Perché è così difficile dismettere il modus vivendi omertoso, anche se la posta in gioco è la mia, la tua. La NOSTRA salute, ci chiediamo. Una risposta può essere: perché ciò comporta l’assunzione di responsabilità in un’ottica di solidarietà estesa che afferri l’importanza del bene comune. Significa maturare un atteggiamento prosociale.
Prosociale è quel genere di comportamento “diretto ad aiutare o beneficiare un’altra persona o un gruppo di persone, senza aspettarsi ricompense esterne” (Mussen & Eisenberg, 1985).
Anche il significato di omertà, beninteso, rimanda al concetto di solidarietà, infatti, la sua definizione nel dizionario Treccani recita: “Solidarietà diretta a celare l’identità dell’autore di un reato. Quella solidarietà che […] consiste nell’astenersi volutamente da accuse, denunce, testimonianze, o anche da qualsiasi giudizio nei confronti di una determinata persona o situazione”.
Peccato che la SOLIDARIETÀ di tipo prosociale vada a beneficio del prossimo, quella del silenzio no. Dovremmo tutti aver ben chiara questa linea di demarcazione.

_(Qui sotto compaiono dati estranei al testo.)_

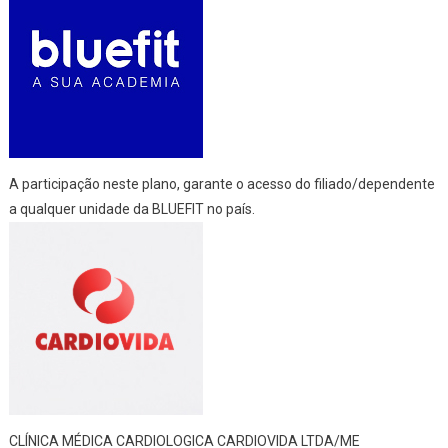
SINDJUF/PB:
A participação neste plano, garante o acesso do filiado/dependente
a qualquer unidade da BLUEFIT no país.
CLÍNICA MÉDICA CARDIOLOGICA CARDIOVIDA LTDA/ME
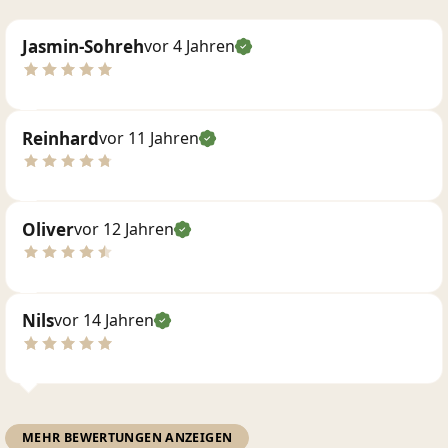
Jasmin-Sohreh
vor 4 Jahren
Reinhard
vor 11 Jahren
Oliver
vor 12 Jahren
Nils
vor 14 Jahren
MEHR BEWERTUNGEN ANZEIGEN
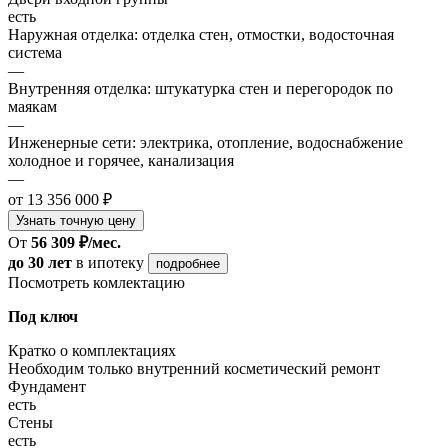
есть
Наружная отделка: отделка стен, отмостки, водосточная
система
—
Внутренняя отделка: штукатурка стен и перегородок по
маякам
—
Инженерные сети: электрика, отопление, водоснабжение
холодное и горячее, канализация
—
от 13 356 000 ₽
Узнать точную цену
От
56 309 ₽/мес.
до 30 лет
в ипотеку
подробнее
Посмотреть комлектацию
Под ключ
Кратко о комплектациях
Необходим только внутренний косметический ремонт
Фундамент
есть
Стены
есть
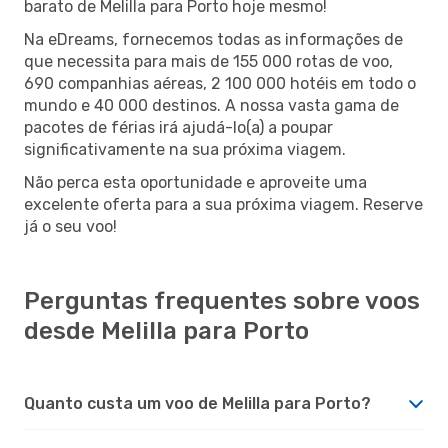
barato de Melilla para Porto hoje mesmo!
Na eDreams, fornecemos todas as informações de
que necessita para mais de 155 000 rotas de voo,
690 companhias aéreas, 2 100 000 hotéis em todo o
mundo e 40 000 destinos. A nossa vasta gama de
pacotes de férias irá ajudá-lo(a) a poupar
significativamente na sua próxima viagem.
Não perca esta oportunidade e aproveite uma
excelente oferta para a sua próxima viagem. Reserve
já o seu voo!
Perguntas frequentes sobre voos
desde Melilla para Porto
Quanto custa um voo de Melilla para Porto?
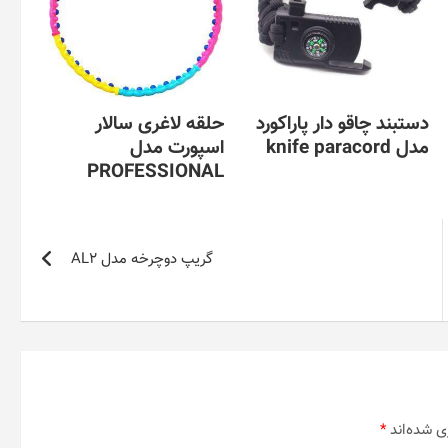
دستبند چاقو دار پاراکورد
حلقه لاغری سالار
مدل knife paracord
اسپورت مدل
PROFESSIONAL
گریپ دوچرخه مدل AL2
ی شده‌اند
*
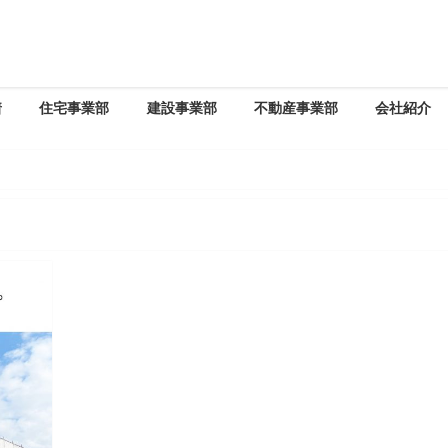
着
住宅事業部
建設事業部
不動産事業部
会社紹介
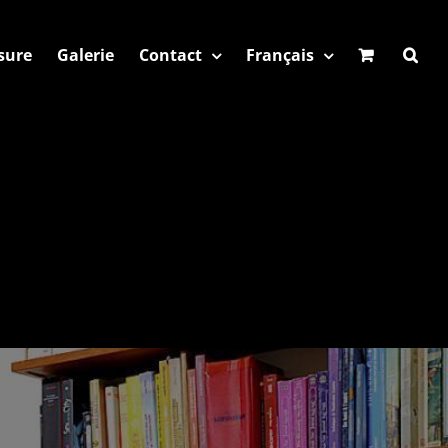
sure
Galerie
Contact
Français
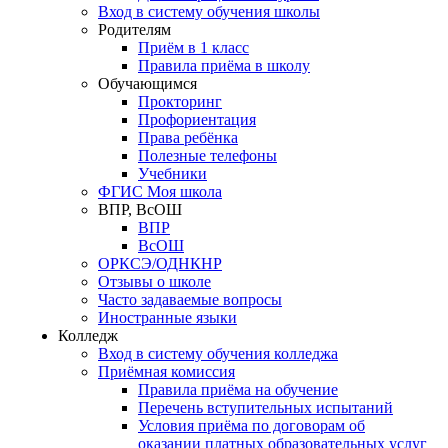
Вход в систему обучения школы
Родителям
Приём в 1 класс
Правила приёма в школу
Обучающимся
Прокторинг
Профориентация
Права ребёнка
Полезные телефоны
Учебники
ФГИС Моя школа
ВПР, ВсОШ
ВПР
ВсОШ
ОРКСЭ/ОДНКНР
Отзывы о школе
Часто задаваемые вопросы
Иностранные языки
Колледж
Вход в систему обучения колледжа
Приёмная комиссия
Правила приёма на обучение
Перечень вступительных испытаний
Условия приёма по договорам об
оказании платных образовательных услуг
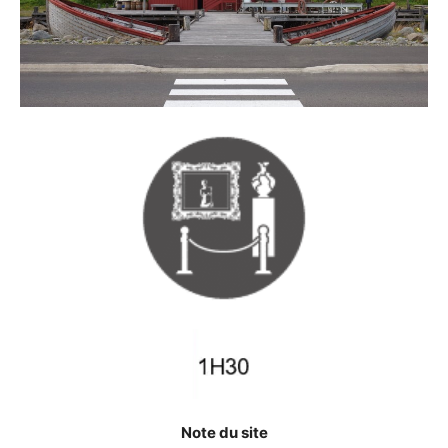
Note du site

Invece, purtroppo, ci adeguiamo consapevolmente (anche se, interiormente, lacerati) ad una condotta pseudo-mafiosa, temendo chissà quali ritorsioni, nemmeno fossimo stati testimoni di un omicidio: “Non so, non ho visto, se c’ero dormivo” riecheggia nell’aria.
Fortunatamente, anche per i dormienti, c’è sempre qualcuno che lotta e che sta sveglio.
Borore, Torpè, Siniscola,
08/03/2021
Daniela, Giovanna, Lourdes.
Decisamente un bel pezzo prosociale! Grazie.